April 2nd, 2024: OpenAI, the corporate behind the favored ChatGPT, has announced Voice Engine, a brand new text-to-speech AI model that may create synthetic voices based on a 15-second segment of recorded audio.
The technology, developed in late 2022, has the potential to offer quite a few advantages, corresponding to reading assistance, global reach for creators, and personalized speech options for non-verbal individuals.
However, despite the potential benefits, OpenAI has decided to preview the technology but not widely release it at the moment as a result of concerns about potential misuse.
The company initially planned to launch a pilot program for developers to enroll in the Voice Engine API earlier this month but scaled back its ambitions after considering the moral implications.
In an announcement, OpenAI said, “We are selecting to preview but not widely release this technology at the moment. We hope this preview of Voice Engine each underscores its potential and in addition motivates the necessity to bolster societal resilience against the challenges brought by ever more convincing generative models.”
The company has been testing the technology with select partner firms since last 12 months, requiring them to comply with terms of use that prohibit impersonation without consent and mandate informed consent from individuals whose voices are being cloned.
OpenAI has also implemented a watermark in every voice sample to help in tracing the origin of any voice generated by its Voice Engine model.

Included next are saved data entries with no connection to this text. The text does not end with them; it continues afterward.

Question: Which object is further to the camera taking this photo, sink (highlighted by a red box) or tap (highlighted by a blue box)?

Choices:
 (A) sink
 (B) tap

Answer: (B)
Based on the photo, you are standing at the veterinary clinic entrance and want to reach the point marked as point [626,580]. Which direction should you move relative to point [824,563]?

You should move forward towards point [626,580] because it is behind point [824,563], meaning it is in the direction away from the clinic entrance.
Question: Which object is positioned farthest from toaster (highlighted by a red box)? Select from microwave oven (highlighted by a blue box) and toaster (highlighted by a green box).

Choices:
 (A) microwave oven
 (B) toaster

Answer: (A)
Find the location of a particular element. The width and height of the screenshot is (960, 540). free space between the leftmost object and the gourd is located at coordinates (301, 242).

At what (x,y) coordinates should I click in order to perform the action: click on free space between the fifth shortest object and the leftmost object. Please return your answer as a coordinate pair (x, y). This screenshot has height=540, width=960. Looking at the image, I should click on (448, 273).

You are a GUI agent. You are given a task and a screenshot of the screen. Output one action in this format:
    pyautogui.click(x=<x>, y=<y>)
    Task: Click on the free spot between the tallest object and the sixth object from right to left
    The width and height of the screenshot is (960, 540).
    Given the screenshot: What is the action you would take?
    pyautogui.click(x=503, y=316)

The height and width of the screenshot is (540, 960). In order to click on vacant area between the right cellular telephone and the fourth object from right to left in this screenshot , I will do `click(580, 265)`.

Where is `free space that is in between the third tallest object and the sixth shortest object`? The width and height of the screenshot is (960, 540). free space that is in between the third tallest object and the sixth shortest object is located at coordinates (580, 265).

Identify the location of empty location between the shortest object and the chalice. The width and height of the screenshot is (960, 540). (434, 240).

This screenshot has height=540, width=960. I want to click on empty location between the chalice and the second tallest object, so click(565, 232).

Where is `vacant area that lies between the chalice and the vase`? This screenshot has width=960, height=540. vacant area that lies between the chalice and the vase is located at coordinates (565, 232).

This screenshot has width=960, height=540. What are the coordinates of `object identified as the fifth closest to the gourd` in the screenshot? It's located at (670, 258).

To address the potential risks related to voice-cloning technology, OpenAI has provided three recommendations for society to adapt: phasing out voice-based authentication for bank accounts, educating the general public about the potential of deceptive AI content, and accelerating the event of techniques to trace the origin of audio content.
The company emphasizes the necessity for a cautious and informed approach to the broader release of synthetic voice technology.
“We hope to begin a dialogue on the responsible deployment of synthetic voices and the way society can adapt to those recent capabilities,” OpenAI stated. “Based on these conversations and the outcomes of those small scale tests, we’ll make a more informed decision about whether and tips on how to deploy this technology at scale.”
As the event of voice-cloning technology continues to advance, it’s crucial for firms like OpenAI to think about the potential risks and ethical implications while working to harness the advantages for society.